Die Kirche St. Petrus in Wuppertal-Laaken stand der Gemeinde planmäßig für vier Jahre zur Verfügung; diese Jahre sind nun tatsächlich schon vergangen. St. Bonifatius ist ab sofort die Kirche, in der regelmäßig Gottesdienste in arabischer Sprache stattfinden werden. Der Priester des griechisch-katholischen-melkitischen Patriarchats, Mayas Aboud, eröffnet die Zeremonie vor gut 80 Gläubigen – normalerweise ist es feierlich, heute ist es sehr feierlich! Und man denkt trotzdem an dieses Gespenst, ein Virus, während man die Menschen in den Reihen beieinander stehen und sitzen sieht.
Mayas Aboud stimmt die Gläubigen auf den hohen Besuch ein: Die Göttliche Liturgie, eine Prozession durch den Kirchenraum, deutsch-arabische Gesänge, eine Predigt.
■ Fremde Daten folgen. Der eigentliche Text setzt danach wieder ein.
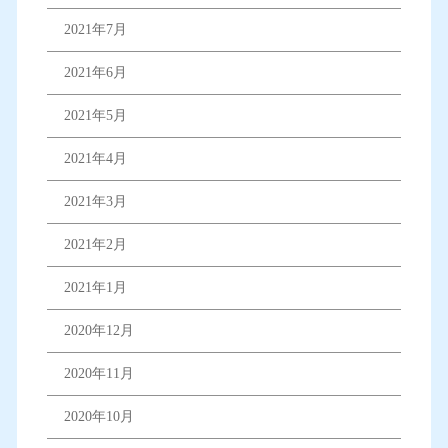
2021年7月
2021年6月
2021年5月
2021年4月
2021年3月
2021年2月
2021年1月
2020年12月
2020年11月
2020年10月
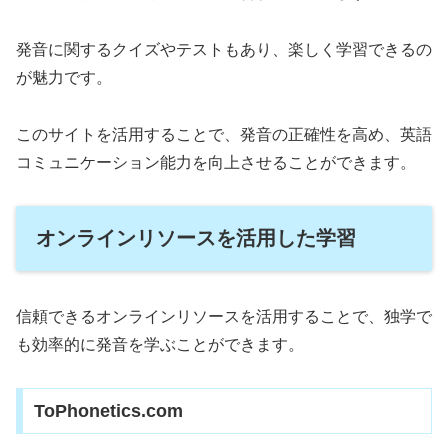
発音に関するクイズやテストもあり、楽しく学習できるの
が魅力です。
このサイトを活用することで、発音の正確性を高め、英語
コミュニケーション能力を向上させることができます。
オンラインリソースを活用した学習
信頼できるオンラインリソースを活用することで、独学で
も効率的に発音を学ぶことができます。
ToPhonetics.com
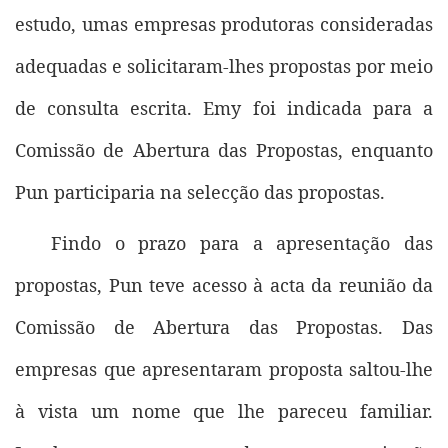
estudo, umas empresas produtoras consideradas
adequadas e solicitaram-lhes propostas por meio
de consulta escrita. Emy foi indicada para a
Comissão de Abertura das Propostas, enquanto
Pun participaria na selecção das propostas.
Findo o prazo para a apresentação das
propostas, Pun teve acesso à acta da reunião da
Comissão de Abertura das Propostas. Das
empresas que apresentaram proposta saltou-lhe
à vista um nome que lhe pareceu familiar.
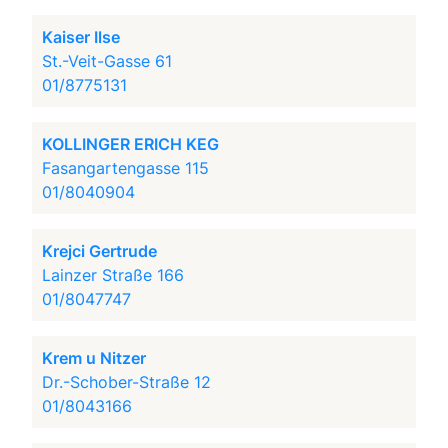
Kaiser Ilse
St.-Veit-Gasse 61
01/8775131
KOLLINGER ERICH KEG
Fasangartengasse 115
01/8040904
Krejci Gertrude
Lainzer Straße 166
01/8047747
Krem u Nitzer
Dr.-Schober-Straße 12
01/8043166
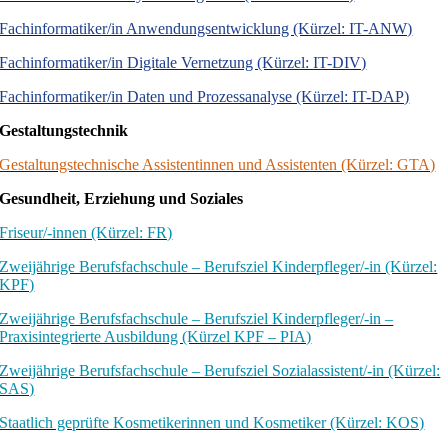
Fachinformatiker/in Anwendungsentwicklung (Kürzel: IT-ANW)
Fachinformatiker/in Digitale Vernetzung (Kürzel: IT-DIV)
Fachinformatiker/in Daten und Prozessanalyse (Kürzel: IT-DAP)
Gestaltungstechnik
Gestaltungstechnische Assistentinnen und Assistenten (Kürzel: GTA)
Gesundheit, Erziehung und Soziales
Friseur/-innen (Kürzel: FR)
Zweijährige Berufsfachschule – Berufsziel Kinderpfleger/-in (Kürzel:
KPF)
Zweijährige Berufsfachschule – Berufsziel Kinderpfleger/-in –
Praxisintegrierte Ausbildung (Kürzel KPF – PIA)
Zweijährige Berufsfachschule – Berufsziel Sozialassistent/-in (Kürzel:
SAS)
Staatlich geprüfte Kosmetikerinnen und Kosmetiker (Kürzel: KOS)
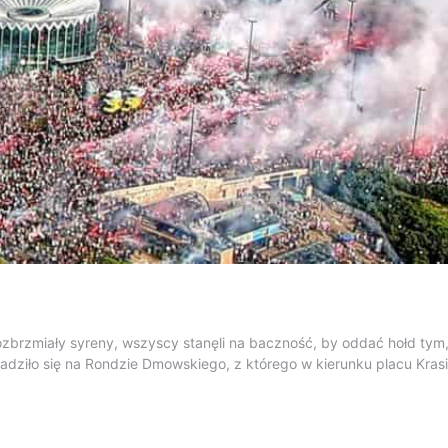
brzmiały syreny, wszyscy stanęli na baczność, by oddać hołd tym, 
madziło się na Rondzie Dmowskiego, z którego w kierunku placu Kra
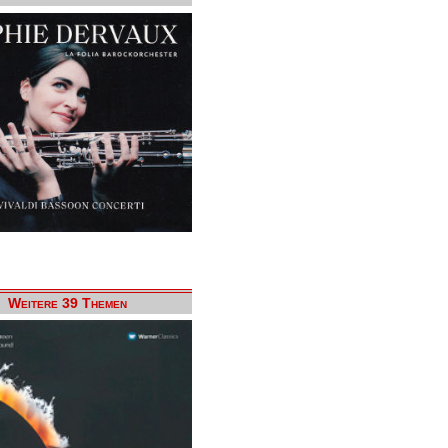
Weitere 39 Themen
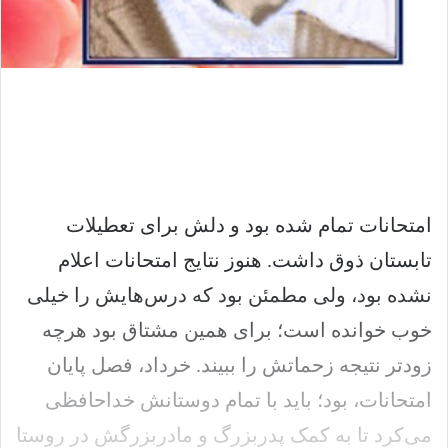
امتحانات تمام شده بود و دلش برای تعطیلات
تابستان ذوق داشت. هنوز نتایج امتحانات اعلام
نشده بود، ولی مطمئن بود که درس‌هایش را خیلی
خوب خوانده است؛ برای همین مشتاق بود هرچه
زودتر نتیجه زحماتش را ببیند. خرداد، فصل پایان
امتحانات، بود؛ باید با تمام دوستانش خداحافظی
می‌کرد تا به کمک پدربزرگ و مادربزرگش در روستا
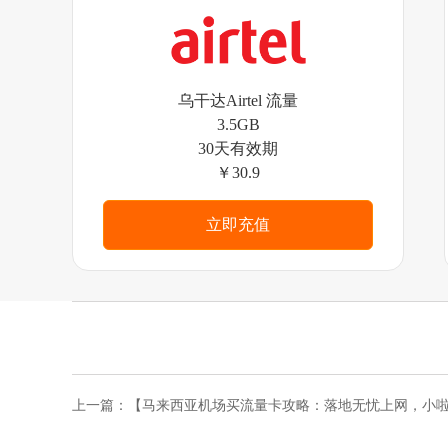
乌干达Airtel 流量
3.5GB
30天有效期
￥30.9
立即充值
上一篇：
【马来西亚机场买流量卡攻略：落地无忧上网，小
Schließlich der sehr herzliche Empfang von Weihbischof Schwaderlapp. Jiryis Arraf übersetzt für die Gemeinde, ein sehr freundlicher Umgang ist zu beobachten, es wird gelacht. Als der Bischof eröffnet – „Wir sind aus unterschiedlichen Kulturen, aber in unserem Glauben vereint“ – kann noch niemand wirklich ahnen, dass das menschliche Miteinander ganz bald schon auf eine harte Probe gestellt werden wird.
Bischof Schwaderlapp führt am Beispiel des Philippusevangeliums durch seine Predigt und betont die drei großen Momente Botschaft, Begegnung und Bekenntnis. „Wir haben den gefunden, den Mose und der Prophet angekündigt haben. Jesus Christus ist da!“ Es gehe im Glauben um die Freundschaft zwischen Jesus Christus und einem selbst. Und schließlich um das Bekenntnis: „Du bist der König von Israel. Du bist der Messias!“ Und dieses Bekenntnis sei zu verkünden. „Das bedeutet, auch unsere Feinde zu lieben.“ Keiner kann zu diesem Zeitpunkt wissen, dass der NRW-Ministerpräsident Armin Laschet einige Zeit später in einer Pressekonferenz sagen wird: „Wir haben es mit einem unsichtbaren Gegner zu tun.“ Weihbischof Schwaderlapp weist anhand eines weiteren Beispiels auf das Gewicht der Nächstenliebe hin. „Wir müssen das leben. Liebe Brüder und Schwestern, helfen wir einander!“
Anderen Menschen das Toilettenpapier aus dem Einkaufswagen klauen, ist das Gegenteil von all dem. Wir haben Ende März, sind ALLE von der Corona-Pandemie betroffen und üben uns in Miteinander durch Distanz. Gottesdienste finden wie ein Großteil des Lebens im Internet statt. Oder Priester stehen vor Seniorenheimen und sprechen zu den Seniorinnen und Senioren an geöffneten Fenstern. Dr. Werner Kleine, Pastoralreferent der Katholischen Citykirche, ruft kurzerhand das Video-Journal „Bei Euch“ ins Leben und spricht über Facebook zu den Menschen. Die Situation ist für ALLE komplett neu.
Viele Menschen helfen sich gegenseitig, gehen für Nachbarn oder auch Fremde einkaufen. Manche musizieren oder singen auf Balkonen. Und bis auf die unerträgliche Ignoranz jener, die jeden Tag aufs Neue ihre persönlichen Bedürfnisse über das Allgemeinwohl stellen, ist vieles – wenn auch fordernd – irgendwie mit Hoffnung verbunden. Und: Die vermeintlich großen und lauten Themen wie die Spaltung der Gesellschaft, das Überbetonen kultureller Unterschiede und das Benennen von Sündenböcken treten in den Schatten eines großen Wir.
Insofern waren die von Dominikus Schwaderlapp gewählten Worte näher an allem, was seit vielen Jahrzehnten für die Weltgemeinschaft wesentlich war. Jetzt bleibt es gerade auch für die Zeit nach Corona spannend, inwieweit solche Worte nachklingen oder verhallen.